Document text:

For instance the aws-ebs-csi-driver
provides the following information:
kubectl get storageclass
NAME PROVISIONER RECLAIMPOLICY VOLUMEBINDINGMODE ALLOWVOLUMEEXPANSION AGE
awsebscsiprovisioner (default) ebs.csi.aws.com Delete WaitForFirstConsumer true 17s
When investigating storage issues you can verify which SC is actually in use for a pod by looking at the corresponding volume definitions (using an example pod):
kubectl get pod nginx-stateful-5bdc6968df-gxhgq -o=go-template='{{range .spec.volumes}}{{.persistentVolumeClaim.claimName}}{{"\n"}}{{end}}' |grep -v 'no value'
nginx-data
For each entry this output produces (you can have an arbitrary number of volumes associated with a pod, and they can each use a different SC) you can view the SC in use with:
kubectl get pvc nginx-data -o=go-template='{{.spec.storageClassName}}{{"\n"}}'
awsebscsiprovisioner
Controllers
Kubernetes Controllers are programs (generally running in a pod on the cluster) that watch API resources and react to changes in state. They are responsible for driving the current state of the cluster to the desired state.
The storage driver controller watches for new PVC resources deployed to the cluster that are configured to use its storage class. The driver responds by automatically creating and binding the PV needed to satisfy that PVC.

Directive a:
Copy the records from the line containing "common name: Maned duck" through the line containing "scientific name: Yucca baccata", inclusive.

Recorded data:
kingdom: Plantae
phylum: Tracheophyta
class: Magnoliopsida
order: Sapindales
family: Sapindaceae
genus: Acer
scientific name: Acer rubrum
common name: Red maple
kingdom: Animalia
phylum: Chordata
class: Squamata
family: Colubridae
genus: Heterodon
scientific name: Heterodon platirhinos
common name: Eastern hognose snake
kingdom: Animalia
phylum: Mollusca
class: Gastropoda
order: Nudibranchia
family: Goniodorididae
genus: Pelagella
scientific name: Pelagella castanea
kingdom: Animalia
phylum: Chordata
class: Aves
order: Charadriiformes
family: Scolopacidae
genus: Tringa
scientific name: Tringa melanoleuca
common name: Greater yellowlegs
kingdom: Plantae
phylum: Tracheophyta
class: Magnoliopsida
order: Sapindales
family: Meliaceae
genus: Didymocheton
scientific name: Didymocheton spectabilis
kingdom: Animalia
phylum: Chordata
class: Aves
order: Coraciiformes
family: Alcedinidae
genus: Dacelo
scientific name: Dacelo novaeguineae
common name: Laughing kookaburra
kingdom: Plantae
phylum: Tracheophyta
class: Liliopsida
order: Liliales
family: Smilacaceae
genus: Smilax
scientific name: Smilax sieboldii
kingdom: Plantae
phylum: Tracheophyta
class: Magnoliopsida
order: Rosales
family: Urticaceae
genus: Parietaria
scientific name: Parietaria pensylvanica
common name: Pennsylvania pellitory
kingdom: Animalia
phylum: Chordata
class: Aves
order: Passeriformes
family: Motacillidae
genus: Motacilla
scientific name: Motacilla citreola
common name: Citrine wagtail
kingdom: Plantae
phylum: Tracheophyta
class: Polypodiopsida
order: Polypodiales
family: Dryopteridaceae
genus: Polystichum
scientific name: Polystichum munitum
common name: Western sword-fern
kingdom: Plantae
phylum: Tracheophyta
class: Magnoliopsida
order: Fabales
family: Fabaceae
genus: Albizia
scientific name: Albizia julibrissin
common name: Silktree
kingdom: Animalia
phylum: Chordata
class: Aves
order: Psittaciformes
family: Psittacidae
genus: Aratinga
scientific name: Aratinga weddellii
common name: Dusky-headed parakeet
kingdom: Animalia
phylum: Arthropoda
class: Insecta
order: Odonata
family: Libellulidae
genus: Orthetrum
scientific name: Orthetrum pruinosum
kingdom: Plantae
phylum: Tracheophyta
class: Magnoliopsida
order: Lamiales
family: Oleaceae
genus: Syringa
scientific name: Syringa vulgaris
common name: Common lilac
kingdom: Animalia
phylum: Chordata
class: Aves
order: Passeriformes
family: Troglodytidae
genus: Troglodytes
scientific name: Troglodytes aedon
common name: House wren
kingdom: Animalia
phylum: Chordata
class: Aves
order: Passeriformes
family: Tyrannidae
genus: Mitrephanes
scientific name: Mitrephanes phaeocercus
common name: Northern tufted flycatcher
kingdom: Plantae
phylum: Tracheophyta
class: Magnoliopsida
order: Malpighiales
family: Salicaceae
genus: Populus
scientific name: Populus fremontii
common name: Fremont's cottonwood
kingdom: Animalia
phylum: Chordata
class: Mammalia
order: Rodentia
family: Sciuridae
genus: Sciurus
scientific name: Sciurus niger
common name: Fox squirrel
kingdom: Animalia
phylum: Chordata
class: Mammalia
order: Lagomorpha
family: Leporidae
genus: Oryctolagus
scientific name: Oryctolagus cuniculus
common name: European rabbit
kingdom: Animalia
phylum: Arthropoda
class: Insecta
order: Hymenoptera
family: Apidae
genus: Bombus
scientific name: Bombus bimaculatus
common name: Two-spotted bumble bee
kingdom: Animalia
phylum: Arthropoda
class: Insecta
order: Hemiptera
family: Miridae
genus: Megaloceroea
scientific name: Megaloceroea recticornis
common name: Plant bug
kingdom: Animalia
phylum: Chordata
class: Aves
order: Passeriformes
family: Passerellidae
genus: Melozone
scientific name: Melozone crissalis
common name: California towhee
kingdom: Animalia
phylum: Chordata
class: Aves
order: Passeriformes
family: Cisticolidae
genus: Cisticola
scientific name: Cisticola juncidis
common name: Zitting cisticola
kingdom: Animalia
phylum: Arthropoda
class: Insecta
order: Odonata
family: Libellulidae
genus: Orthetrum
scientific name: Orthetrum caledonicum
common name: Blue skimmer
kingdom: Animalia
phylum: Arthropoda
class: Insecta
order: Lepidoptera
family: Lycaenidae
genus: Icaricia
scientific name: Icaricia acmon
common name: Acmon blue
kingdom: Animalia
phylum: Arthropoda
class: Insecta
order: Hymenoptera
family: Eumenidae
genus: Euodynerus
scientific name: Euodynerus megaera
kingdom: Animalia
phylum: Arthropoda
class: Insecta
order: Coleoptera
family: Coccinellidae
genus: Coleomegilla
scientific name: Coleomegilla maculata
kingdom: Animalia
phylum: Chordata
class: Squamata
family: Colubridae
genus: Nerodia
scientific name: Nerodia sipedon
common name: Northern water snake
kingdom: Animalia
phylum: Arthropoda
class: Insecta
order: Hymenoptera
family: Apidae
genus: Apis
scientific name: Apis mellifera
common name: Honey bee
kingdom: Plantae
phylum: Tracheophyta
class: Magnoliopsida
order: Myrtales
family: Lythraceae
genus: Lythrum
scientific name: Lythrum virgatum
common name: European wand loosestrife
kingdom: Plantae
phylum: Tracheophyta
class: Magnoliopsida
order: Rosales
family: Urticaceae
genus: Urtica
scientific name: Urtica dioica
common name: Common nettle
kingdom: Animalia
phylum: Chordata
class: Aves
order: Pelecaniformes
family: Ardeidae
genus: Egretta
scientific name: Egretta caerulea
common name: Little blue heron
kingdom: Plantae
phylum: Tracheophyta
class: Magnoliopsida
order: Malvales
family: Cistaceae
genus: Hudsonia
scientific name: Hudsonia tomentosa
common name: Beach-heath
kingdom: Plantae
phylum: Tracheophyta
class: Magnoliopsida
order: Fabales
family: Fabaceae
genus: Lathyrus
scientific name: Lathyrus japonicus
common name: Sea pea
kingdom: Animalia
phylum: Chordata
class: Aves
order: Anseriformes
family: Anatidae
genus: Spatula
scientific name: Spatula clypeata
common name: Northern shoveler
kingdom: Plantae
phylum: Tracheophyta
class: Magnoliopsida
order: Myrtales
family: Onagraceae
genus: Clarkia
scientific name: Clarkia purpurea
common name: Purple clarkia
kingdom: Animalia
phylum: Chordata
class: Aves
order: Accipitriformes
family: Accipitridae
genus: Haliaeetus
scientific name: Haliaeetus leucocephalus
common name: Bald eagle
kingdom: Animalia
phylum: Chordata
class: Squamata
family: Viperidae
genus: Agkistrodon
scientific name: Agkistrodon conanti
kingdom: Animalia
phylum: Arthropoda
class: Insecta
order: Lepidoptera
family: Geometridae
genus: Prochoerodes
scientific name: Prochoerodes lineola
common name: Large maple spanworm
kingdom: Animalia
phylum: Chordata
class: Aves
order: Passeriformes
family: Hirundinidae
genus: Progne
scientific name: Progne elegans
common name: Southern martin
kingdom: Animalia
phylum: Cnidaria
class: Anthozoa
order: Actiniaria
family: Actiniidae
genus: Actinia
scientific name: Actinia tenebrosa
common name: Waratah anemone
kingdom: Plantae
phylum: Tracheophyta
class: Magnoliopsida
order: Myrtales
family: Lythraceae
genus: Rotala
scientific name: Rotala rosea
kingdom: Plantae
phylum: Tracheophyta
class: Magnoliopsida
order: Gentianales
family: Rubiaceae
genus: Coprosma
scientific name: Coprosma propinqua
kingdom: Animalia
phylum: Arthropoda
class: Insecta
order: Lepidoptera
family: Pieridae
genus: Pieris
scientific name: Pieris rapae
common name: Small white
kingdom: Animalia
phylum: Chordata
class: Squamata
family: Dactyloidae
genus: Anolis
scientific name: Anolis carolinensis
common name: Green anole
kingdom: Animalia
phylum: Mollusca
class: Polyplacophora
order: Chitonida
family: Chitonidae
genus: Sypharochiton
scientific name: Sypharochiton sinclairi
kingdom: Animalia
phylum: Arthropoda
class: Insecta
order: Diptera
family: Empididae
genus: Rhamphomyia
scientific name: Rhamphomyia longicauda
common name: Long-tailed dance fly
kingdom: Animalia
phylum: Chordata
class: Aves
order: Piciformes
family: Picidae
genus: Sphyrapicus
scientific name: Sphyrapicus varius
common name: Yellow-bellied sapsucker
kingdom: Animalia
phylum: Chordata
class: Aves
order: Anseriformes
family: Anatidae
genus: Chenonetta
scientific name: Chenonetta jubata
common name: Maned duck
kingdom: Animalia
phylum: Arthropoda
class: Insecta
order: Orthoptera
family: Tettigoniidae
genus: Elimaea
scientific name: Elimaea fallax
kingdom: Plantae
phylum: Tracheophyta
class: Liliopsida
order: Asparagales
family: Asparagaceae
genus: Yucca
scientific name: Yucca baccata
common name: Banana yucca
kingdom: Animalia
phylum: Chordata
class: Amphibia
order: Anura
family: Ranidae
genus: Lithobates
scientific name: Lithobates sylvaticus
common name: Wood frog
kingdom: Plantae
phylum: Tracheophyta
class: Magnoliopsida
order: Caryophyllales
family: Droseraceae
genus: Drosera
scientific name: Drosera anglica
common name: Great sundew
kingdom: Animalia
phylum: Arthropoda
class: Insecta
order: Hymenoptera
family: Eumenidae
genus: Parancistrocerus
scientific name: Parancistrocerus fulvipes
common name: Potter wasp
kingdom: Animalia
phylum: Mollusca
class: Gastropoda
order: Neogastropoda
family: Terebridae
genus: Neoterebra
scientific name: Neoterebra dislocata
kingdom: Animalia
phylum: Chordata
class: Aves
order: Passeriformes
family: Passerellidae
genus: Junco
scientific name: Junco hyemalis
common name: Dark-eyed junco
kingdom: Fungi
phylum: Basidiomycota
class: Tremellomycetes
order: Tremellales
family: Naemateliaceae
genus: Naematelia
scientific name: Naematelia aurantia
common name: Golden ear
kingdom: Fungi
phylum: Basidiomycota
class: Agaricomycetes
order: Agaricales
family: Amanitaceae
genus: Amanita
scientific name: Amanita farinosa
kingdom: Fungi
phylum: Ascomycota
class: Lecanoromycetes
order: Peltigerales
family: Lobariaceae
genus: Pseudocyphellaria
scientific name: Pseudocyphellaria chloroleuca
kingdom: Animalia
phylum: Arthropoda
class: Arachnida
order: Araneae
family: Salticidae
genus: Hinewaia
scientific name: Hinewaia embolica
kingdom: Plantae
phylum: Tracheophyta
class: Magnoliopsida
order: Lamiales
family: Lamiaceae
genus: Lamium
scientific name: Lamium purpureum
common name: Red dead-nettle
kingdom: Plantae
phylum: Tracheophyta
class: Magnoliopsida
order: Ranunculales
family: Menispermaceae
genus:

Directive b:
Decide whether each statement agrees with the Kubernetes storage excerpt. Answer yes or no and quote the words of the excerpt that settle it. (i) The default storage class uses the provisioner ebs.csi.aws.com. (ii) All volumes associated with a pod must use the same storage class. (iii) Kubernetes controllers generally run outside the cluster.

Correct output a:
common name: Maned duck
kingdom: Animalia
phylum: Arthropoda
class: Insecta
order: Orthoptera
family: Tettigoniidae
genus: Elimaea
scientific name: Elimaea fallax
kingdom: Plantae
phylum: Tracheophyta
class: Liliopsida
order: Asparagales
family: Asparagaceae
genus: Yucca
scientific name: Yucca baccata

Correct output b:
(i) Yes: "awsebscsiprovisioner (default) ebs.csi.aws.com"
(ii) No: "they can each use a different SC"
(iii) No: "generally running in a pod on the cluster"